▶ _Exercise description_
Reproduce every one of the lines below word for word, leaving out the pictures.

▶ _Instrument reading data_
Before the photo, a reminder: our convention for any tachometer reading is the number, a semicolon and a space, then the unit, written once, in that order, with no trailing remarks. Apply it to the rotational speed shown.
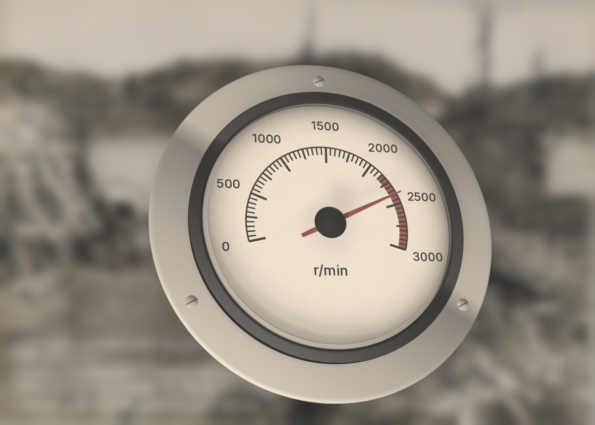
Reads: 2400; rpm
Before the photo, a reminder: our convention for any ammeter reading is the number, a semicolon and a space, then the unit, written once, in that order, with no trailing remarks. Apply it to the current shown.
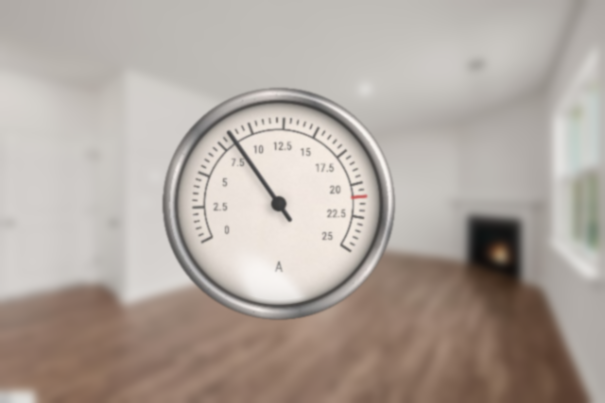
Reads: 8.5; A
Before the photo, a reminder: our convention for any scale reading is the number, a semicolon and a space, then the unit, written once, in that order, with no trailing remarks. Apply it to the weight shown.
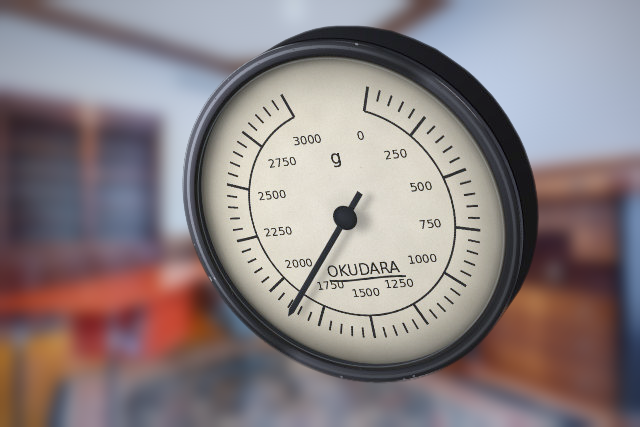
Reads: 1875; g
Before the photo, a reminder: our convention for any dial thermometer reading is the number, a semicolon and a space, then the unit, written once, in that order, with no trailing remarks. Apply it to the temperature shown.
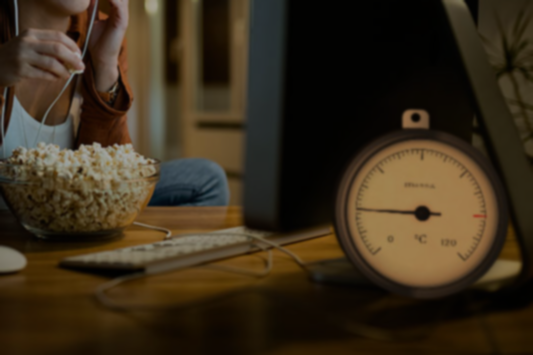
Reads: 20; °C
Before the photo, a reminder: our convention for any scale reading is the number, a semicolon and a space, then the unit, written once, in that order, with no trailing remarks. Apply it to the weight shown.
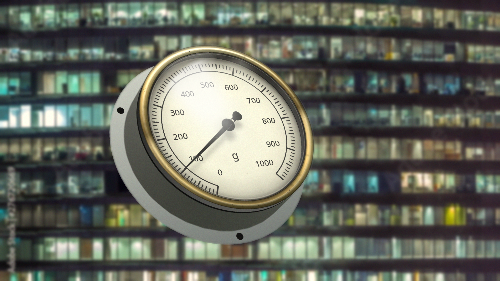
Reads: 100; g
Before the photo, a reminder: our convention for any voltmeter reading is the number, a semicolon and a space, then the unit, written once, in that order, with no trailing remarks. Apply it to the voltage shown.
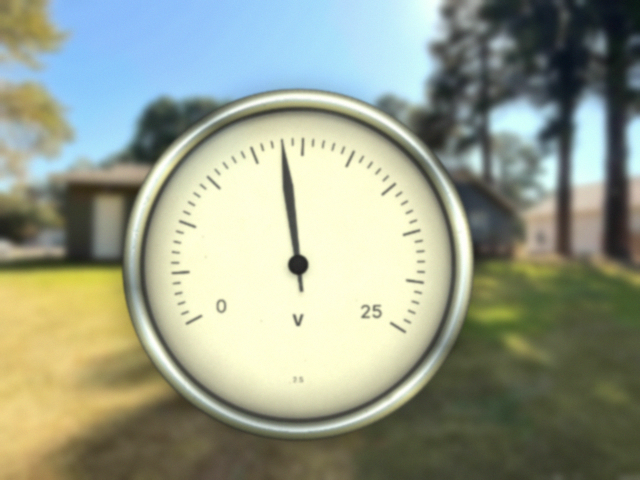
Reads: 11.5; V
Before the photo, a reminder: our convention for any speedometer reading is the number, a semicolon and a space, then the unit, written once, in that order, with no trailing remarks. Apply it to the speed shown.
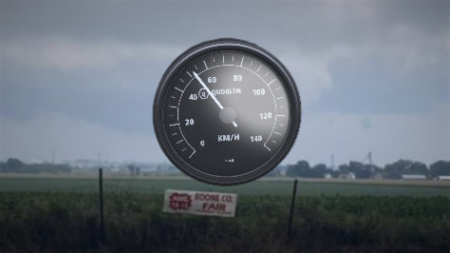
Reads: 52.5; km/h
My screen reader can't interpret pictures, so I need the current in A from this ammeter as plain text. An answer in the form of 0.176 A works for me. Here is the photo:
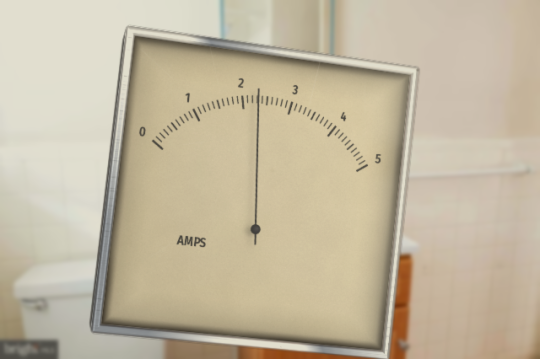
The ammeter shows 2.3 A
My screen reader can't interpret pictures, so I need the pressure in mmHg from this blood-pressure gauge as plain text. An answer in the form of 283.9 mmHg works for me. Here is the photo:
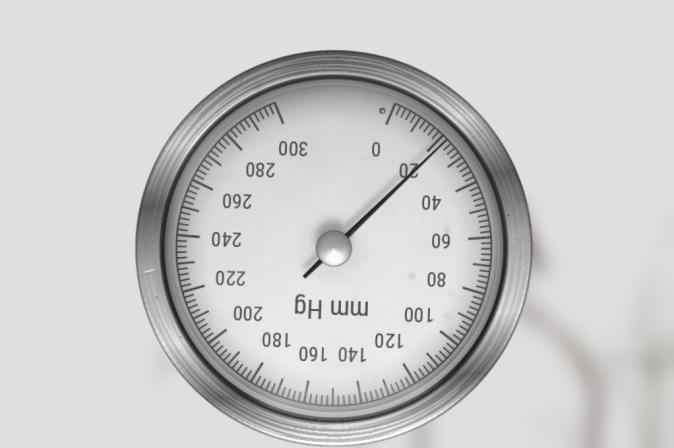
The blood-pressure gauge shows 22 mmHg
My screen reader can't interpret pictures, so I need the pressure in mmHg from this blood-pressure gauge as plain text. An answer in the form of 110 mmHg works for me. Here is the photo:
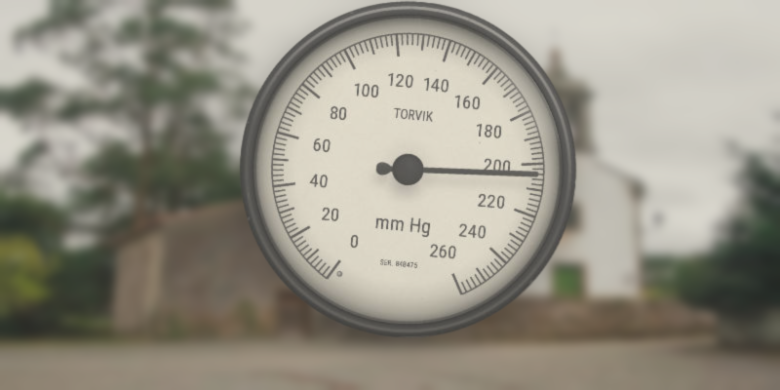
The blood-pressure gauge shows 204 mmHg
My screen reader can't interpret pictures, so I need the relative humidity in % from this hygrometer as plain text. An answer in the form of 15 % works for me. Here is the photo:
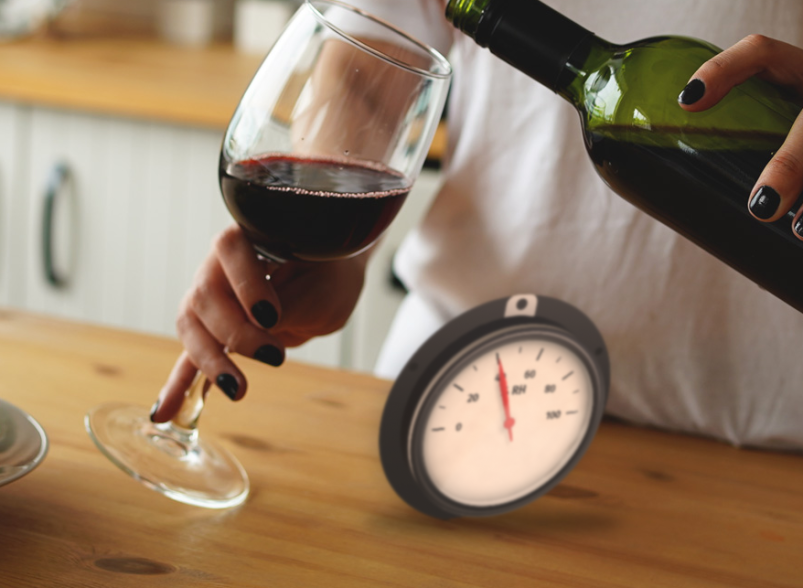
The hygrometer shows 40 %
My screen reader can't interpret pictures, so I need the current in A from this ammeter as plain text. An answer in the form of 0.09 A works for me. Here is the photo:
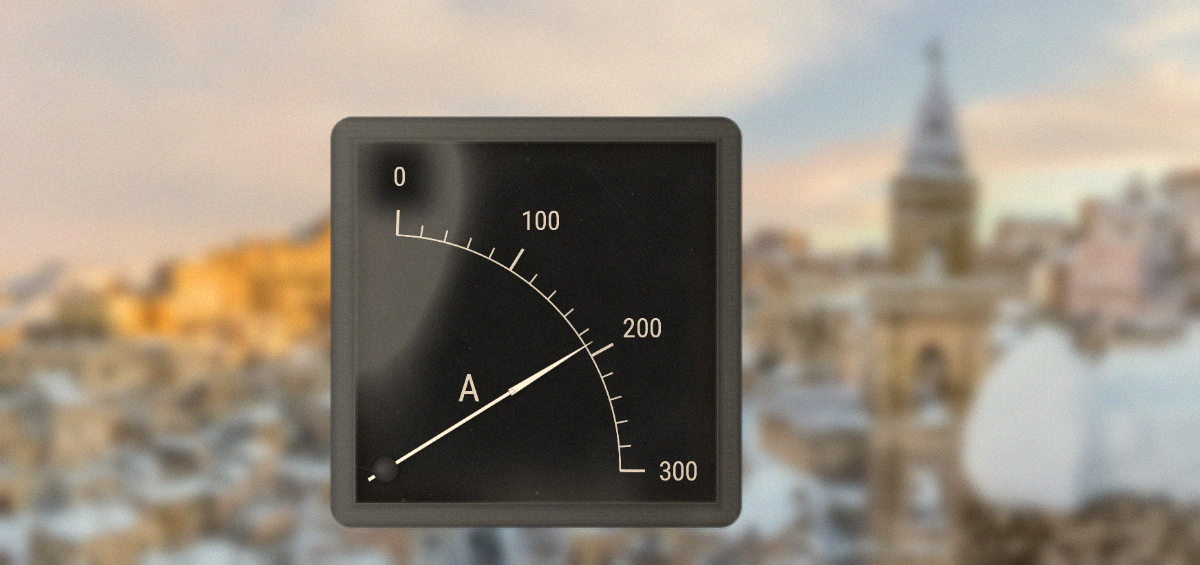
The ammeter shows 190 A
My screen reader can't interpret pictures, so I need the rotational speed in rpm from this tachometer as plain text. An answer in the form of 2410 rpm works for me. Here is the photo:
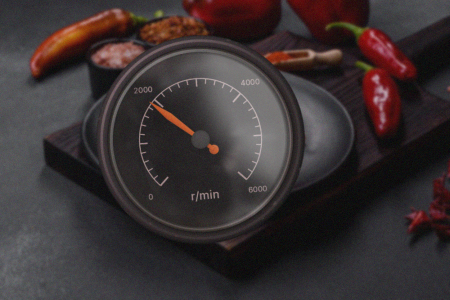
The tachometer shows 1900 rpm
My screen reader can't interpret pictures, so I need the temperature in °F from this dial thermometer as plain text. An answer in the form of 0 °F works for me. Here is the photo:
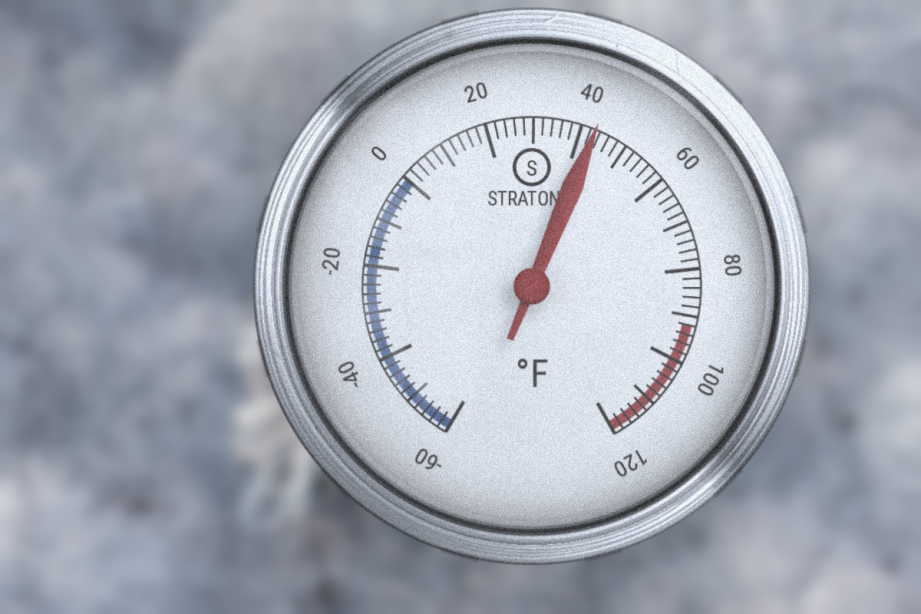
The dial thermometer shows 43 °F
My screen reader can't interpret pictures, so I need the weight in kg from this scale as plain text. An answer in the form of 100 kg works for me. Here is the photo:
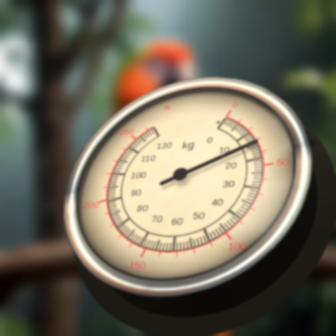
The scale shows 15 kg
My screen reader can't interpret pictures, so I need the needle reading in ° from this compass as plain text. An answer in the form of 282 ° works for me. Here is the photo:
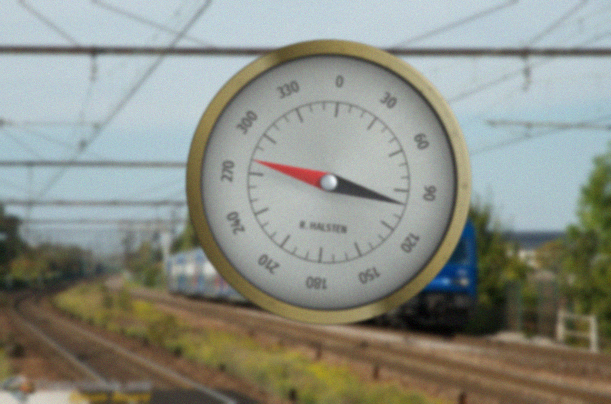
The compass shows 280 °
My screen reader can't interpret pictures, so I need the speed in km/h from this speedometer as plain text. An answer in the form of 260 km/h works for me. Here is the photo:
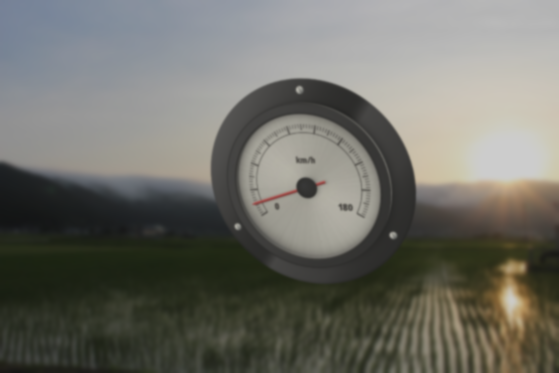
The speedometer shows 10 km/h
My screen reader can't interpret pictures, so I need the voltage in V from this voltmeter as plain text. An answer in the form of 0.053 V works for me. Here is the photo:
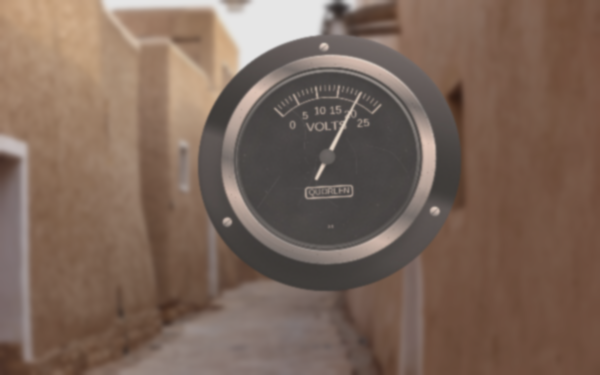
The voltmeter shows 20 V
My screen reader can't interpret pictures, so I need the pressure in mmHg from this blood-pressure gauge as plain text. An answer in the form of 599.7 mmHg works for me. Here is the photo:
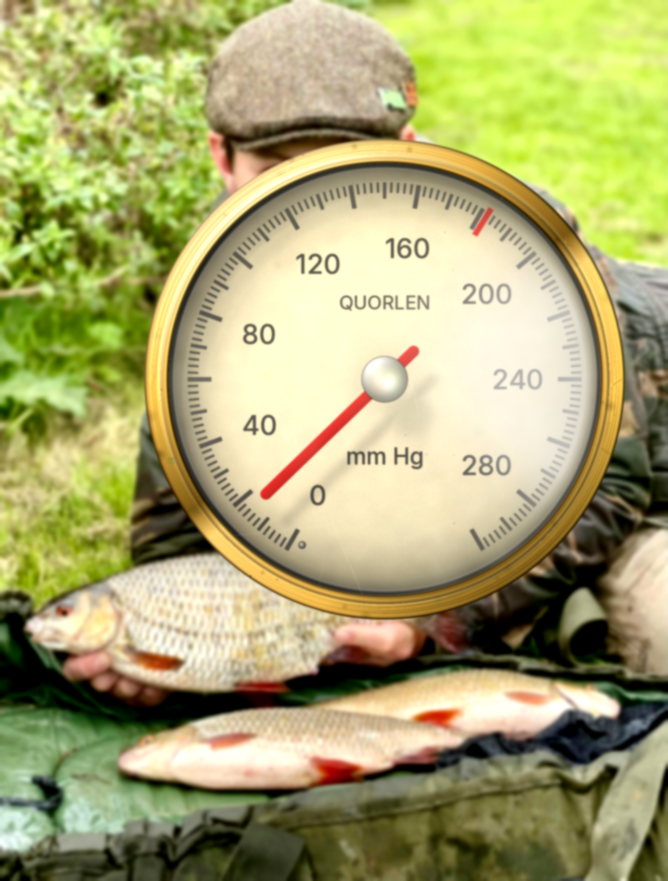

▶ _Solution_
Before the photo, a reminder: our convention for any tachometer reading is the number, a semicolon and a space, then the unit, written once, in that order, with no trailing remarks. Apply it to the rotational speed shown.
Reads: 2400; rpm
Before the photo, a reminder: our convention for any ammeter reading is the number, a semicolon and a space, then the unit, written once, in that order, with no trailing remarks. Apply it to the current shown.
Reads: 8.5; A
Before the photo, a reminder: our convention for any scale reading is the number, a semicolon and a space, then the unit, written once, in that order, with no trailing remarks. Apply it to the weight shown.
Reads: 1875; g
Before the photo, a reminder: our convention for any dial thermometer reading is the number, a semicolon and a space, then the unit, written once, in that order, with no trailing remarks. Apply it to the temperature shown.
Reads: 20; °C
Before the photo, a reminder: our convention for any scale reading is the number, a semicolon and a space, then the unit, written once, in that order, with no trailing remarks. Apply it to the weight shown.
Reads: 100; g
Before the photo, a reminder: our convention for any voltmeter reading is the number, a semicolon and a space, then the unit, written once, in that order, with no trailing remarks. Apply it to the voltage shown.
Reads: 11.5; V
Before the photo, a reminder: our convention for any speedometer reading is the number, a semicolon and a space, then the unit, written once, in that order, with no trailing remarks. Apply it to the speed shown.
Reads: 52.5; km/h
My screen reader can't interpret pictures, so I need the current in A from this ammeter as plain text. An answer in the form of 0.176 A works for me. Here is the photo:
The ammeter shows 2.3 A
My screen reader can't interpret pictures, so I need the pressure in mmHg from this blood-pressure gauge as plain text. An answer in the form of 283.9 mmHg works for me. Here is the photo:
The blood-pressure gauge shows 22 mmHg
My screen reader can't interpret pictures, so I need the pressure in mmHg from this blood-pressure gauge as plain text. An answer in the form of 110 mmHg works for me. Here is the photo:
The blood-pressure gauge shows 204 mmHg
My screen reader can't interpret pictures, so I need the relative humidity in % from this hygrometer as plain text. An answer in the form of 15 % works for me. Here is the photo:
The hygrometer shows 40 %
My screen reader can't interpret pictures, so I need the current in A from this ammeter as plain text. An answer in the form of 0.09 A works for me. Here is the photo:
The ammeter shows 190 A
My screen reader can't interpret pictures, so I need the rotational speed in rpm from this tachometer as plain text. An answer in the form of 2410 rpm works for me. Here is the photo:
The tachometer shows 1900 rpm
My screen reader can't interpret pictures, so I need the temperature in °F from this dial thermometer as plain text. An answer in the form of 0 °F works for me. Here is the photo:
The dial thermometer shows 43 °F
My screen reader can't interpret pictures, so I need the weight in kg from this scale as plain text. An answer in the form of 100 kg works for me. Here is the photo:
The scale shows 15 kg
My screen reader can't interpret pictures, so I need the needle reading in ° from this compass as plain text. An answer in the form of 282 ° works for me. Here is the photo:
The compass shows 280 °
My screen reader can't interpret pictures, so I need the speed in km/h from this speedometer as plain text. An answer in the form of 260 km/h works for me. Here is the photo:
The speedometer shows 10 km/h
My screen reader can't interpret pictures, so I need the voltage in V from this voltmeter as plain text. An answer in the form of 0.053 V works for me. Here is the photo:
The voltmeter shows 20 V
My screen reader can't interpret pictures, so I need the pressure in mmHg from this blood-pressure gauge as plain text. An answer in the form of 599.7 mmHg works for me. Here is the photo:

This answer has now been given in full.